Set down a word-for-word copy of the data below, limited to the lines from the first through the line with "immunohistochemical staining in".
[[ Task data open ]]
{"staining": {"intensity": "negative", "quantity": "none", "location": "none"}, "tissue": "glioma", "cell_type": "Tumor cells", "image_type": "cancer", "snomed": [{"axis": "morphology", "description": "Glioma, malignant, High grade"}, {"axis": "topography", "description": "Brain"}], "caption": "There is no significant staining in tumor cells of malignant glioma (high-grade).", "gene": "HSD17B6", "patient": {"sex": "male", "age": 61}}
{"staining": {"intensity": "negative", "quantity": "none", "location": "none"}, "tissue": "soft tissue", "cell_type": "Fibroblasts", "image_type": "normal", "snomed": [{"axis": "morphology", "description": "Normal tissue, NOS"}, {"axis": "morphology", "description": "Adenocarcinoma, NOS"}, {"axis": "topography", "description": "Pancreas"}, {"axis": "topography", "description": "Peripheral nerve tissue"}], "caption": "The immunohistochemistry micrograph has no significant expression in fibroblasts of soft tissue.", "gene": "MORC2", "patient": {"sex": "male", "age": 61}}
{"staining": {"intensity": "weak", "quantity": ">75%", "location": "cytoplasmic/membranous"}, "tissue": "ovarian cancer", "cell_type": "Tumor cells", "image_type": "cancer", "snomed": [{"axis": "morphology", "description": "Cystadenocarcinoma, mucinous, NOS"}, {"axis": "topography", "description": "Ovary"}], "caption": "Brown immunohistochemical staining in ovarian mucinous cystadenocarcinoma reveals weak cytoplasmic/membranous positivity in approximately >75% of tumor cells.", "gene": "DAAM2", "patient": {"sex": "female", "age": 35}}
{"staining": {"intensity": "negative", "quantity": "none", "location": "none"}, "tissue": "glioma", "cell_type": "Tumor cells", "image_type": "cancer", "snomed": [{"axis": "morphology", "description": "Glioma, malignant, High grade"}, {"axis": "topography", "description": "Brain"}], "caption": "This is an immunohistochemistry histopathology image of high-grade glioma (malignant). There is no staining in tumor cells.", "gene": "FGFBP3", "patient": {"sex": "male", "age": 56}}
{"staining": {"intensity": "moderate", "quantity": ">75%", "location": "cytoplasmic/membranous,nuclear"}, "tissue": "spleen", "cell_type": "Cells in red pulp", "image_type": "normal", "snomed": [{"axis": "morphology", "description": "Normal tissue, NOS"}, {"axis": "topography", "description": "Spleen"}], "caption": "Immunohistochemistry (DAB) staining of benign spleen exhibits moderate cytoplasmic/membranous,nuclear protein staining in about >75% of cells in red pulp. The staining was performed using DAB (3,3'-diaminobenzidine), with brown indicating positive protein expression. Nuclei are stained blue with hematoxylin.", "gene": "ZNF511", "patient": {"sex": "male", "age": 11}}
[[ Task data closed ]]
Response area:
{"staining": {"intensity": "negative", "quantity": "none", "location": "none"}, "tissue": "glioma", "cell_type": "Tumor cells", "image_type": "cancer", "snomed": [{"axis": "morphology", "description": "Glioma, malignant, High grade"}, {"axis": "topography", "description": "Brain"}], "caption": "There is no significant staining in tumor cells of malignant glioma (high-grade).", "gene": "HSD17B6", "patient": {"sex": "male", "age": 61}}
{"staining": {"intensity": "negative", "quantity": "none", "location": "none"}, "tissue": "soft tissue", "cell_type": "Fibroblasts", "image_type": "normal", "snomed": [{"axis": "morphology", "description": "Normal tissue, NOS"}, {"axis": "morphology", "description": "Adenocarcinoma, NOS"}, {"axis": "topography", "description": "Pancreas"}, {"axis": "topography", "description": "Peripheral nerve tissue"}], "caption": "The immunohistochemistry micrograph has no significant expression in fibroblasts of soft tissue.", "gene": "MORC2", "patient": {"sex": "male", "age": 61}}
{"staining": {"intensity": "weak", "quantity": ">75%", "location": "cytoplasmic/membranous"}, "tissue": "ovarian cancer", "cell_type": "Tumor cells", "image_type": "cancer", "snomed": [{"axis": "morphology", "description": "Cystadenocarcinoma, mucinous, NOS"}, {"axis": "topography", "description": "Ovary"}], "caption": "Brown immunohistochemical staining in ovarian mucinous cystadenocarcinoma reveals weak cytoplasmic/membranous positivity in approximately >75% of tumor cells.", "gene": "DAAM2", "patient": {"sex": "female", "age": 35}}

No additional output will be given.